As the story progressed he lamented, “Oh, man, we shouldn’ta done that!”
“Nope. We shouldn’ta,” I thought. “That and so much more. This is going to be a tough semester.”
Mayflower Story II
Last week, I sat in an arena in Houston with a couple thousand people from over 100 countries, including my friend from grad school, her Malaysian husband, their bi-racial daughter, and Zach. We were there to witness the husband become a citizen.
It’s hard not to feel patriotic at those times. People dressed in African tunics, men in turbans, crying babies being comforted in a multitude of tongues. A lot of dreams coming together under one audacious dream. As the judge pronounced him a citizen, Zach and his daughter cheered vigorously.
“This is beautiful,” I thought. “It’s going to be a complicated semester.”
Mayflower Story III
Peter Gomes died last night. You may not have heard of him, but he was the minister of Memorial Church in Harvard Yard, where Jeff works as a chaplain and where we were married. Peter was a good friend to Jeff over the last twenty-seven years.
He grew up in Plymouth and wrote extensively about the Pilgrims. And tonight, I’m kicking myself that we didn’t do Colonial America last semester. We could have taken the boys to see Peter in Plymouth. He seemed to have little trouble reconciling the travesty of what happened at Plymouth with the awesome hope of what happened last week in Houston. I could use some more of his ease about the complicated, gruesome, inspiring project that is America.
Henry Louis Gates wrote a beautiful piece about Peter in the New Yorker today, in which he describes the unique way Peter navigated his way through our country and it’s history.
…As a bright child growing up in Plymouth, Massachusetts, he looked forward to the town’s annual reënactments of the arrival of William Bradford and the Mayflower Pilgrims. After one such school pageant, in which the young Gomes performed especially passionately as Bradford himself, his father, a Cape Verdean, did a quick reality check. “You don’t actually think you are descended from these people, do you?” Mr. Gomes asked his son, a little concerned. “Of course I am, father,” his son answered.

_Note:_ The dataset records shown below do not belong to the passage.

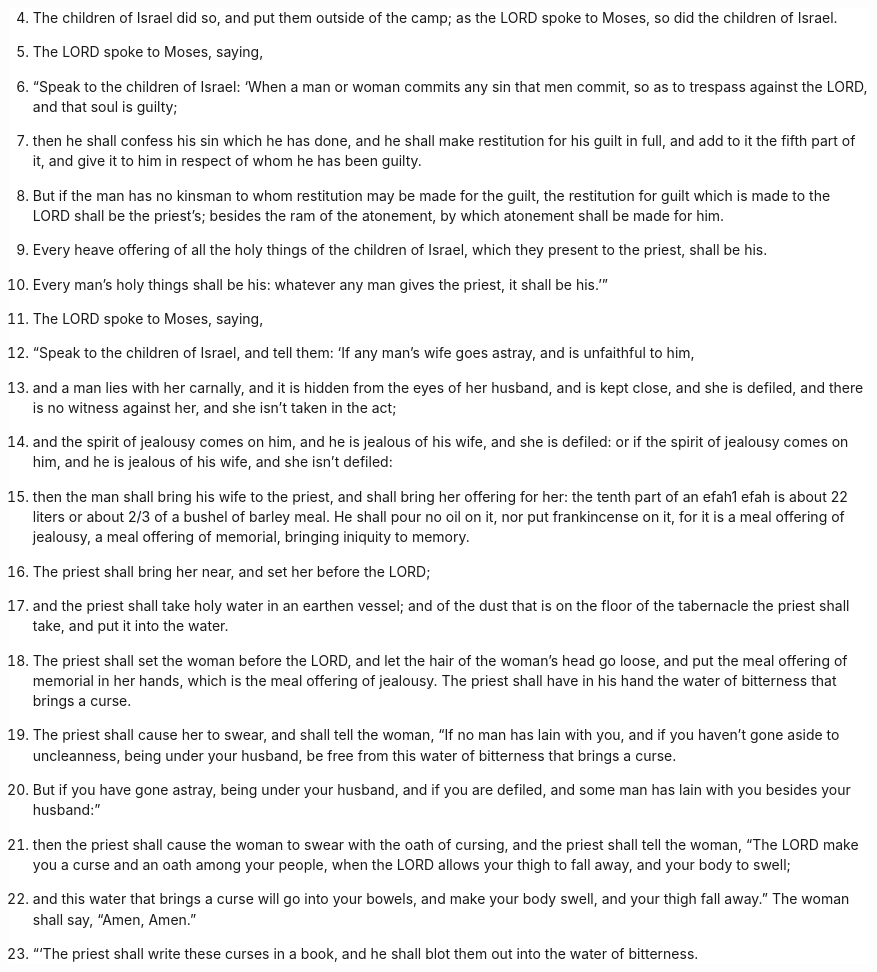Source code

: 4.   The children of Israel did so, and put them outside of the camp; as the LORD spoke to Moses, so did the children of Israel.  

5.   The LORD spoke to Moses, saying,

6. “Speak to the children of Israel: ‘When a man or woman commits any sin that men commit, so as to trespass against the LORD, and that soul is guilty;

7. then he shall confess his sin which he has done, and he shall make restitution for his guilt in full, and add to it the fifth part of it, and give it to him in respect of whom he has been guilty.

8. But if the man has no kinsman to whom restitution may be made for the guilt, the restitution for guilt which is made to the LORD shall be the priest’s; besides the ram of the atonement, by which atonement shall be made for him.

9. Every heave offering of all the holy things of the children of Israel, which they present to the priest, shall be his.

10. Every man’s holy things shall be his: whatever any man gives the priest, it shall be his.’”  

11.   The LORD spoke to Moses, saying,

12. “Speak to the children of Israel, and tell them: ‘If any man’s wife goes astray, and is unfaithful to him,

13. and a man lies with her carnally, and it is hidden from the eyes of her husband, and is kept close, and she is defiled, and there is no witness against her, and she isn’t taken in the act;

14. and the spirit of jealousy comes on him, and he is jealous of his wife, and she is defiled: or if the spirit of jealousy comes on him, and he is jealous of his wife, and she isn’t defiled:

15. then the man shall bring his wife to the priest, and shall bring her offering for her: the tenth part of an efah1 efah is about 22 liters or about 2/3 of a bushel of barley meal. He shall pour no oil on it, nor put frankincense on it, for it is a meal offering of jealousy, a meal offering of memorial, bringing iniquity to memory.

16. The priest shall bring her near, and set her before the LORD;

17. and the priest shall take holy water in an earthen vessel; and of the dust that is on the floor of the tabernacle the priest shall take, and put it into the water.

18. The priest shall set the woman before the LORD, and let the hair of the woman’s head go loose, and put the meal offering of memorial in her hands, which is the meal offering of jealousy. The priest shall have in his hand the water of bitterness that brings a curse.

19. The priest shall cause her to swear, and shall tell the woman, “If no man has lain with you, and if you haven’t gone aside to uncleanness, being under your husband, be free from this water of bitterness that brings a curse.

20. But if you have gone astray, being under your husband, and if you are defiled, and some man has lain with you besides your husband:”

21. then the priest shall cause the woman to swear with the oath of cursing, and the priest shall tell the woman, “The LORD make you a curse and an oath among your people, when the LORD allows your thigh to fall away, and your body to swell;

22. and this water that brings a curse will go into your bowels, and make your body swell, and your thigh fall away.” The woman shall say, “Amen, Amen.”  

23.   “‘The priest shall write these curses in a book, and he shall blot them out into the water of bitterness.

Peter [whose father was Cape Verdean and whose mother was descended from Virginian slaves] told me that, as a boy, he really did harbor the belief that he was somehow the progeny of Bradford or one of his hearty companions, a genuine descendant of the Mayflower…In an era of sometimes confining identity politics, Gomes continued to insist on his own freedom. Cape Verdean and Jewish; Virginia and Massachusetts; gay and Baptist; slave and free; a counselor to the powerful and to the powerless: Peter Gomes smoothly navigated his own Mayflower through this sea of identities…
I don’t know how smooth it was for Peter, or can be for any thoughtful American. But I sure do like the idea of navigating our own Mayflower through the highs and lows of our history. I bet he’d like it too.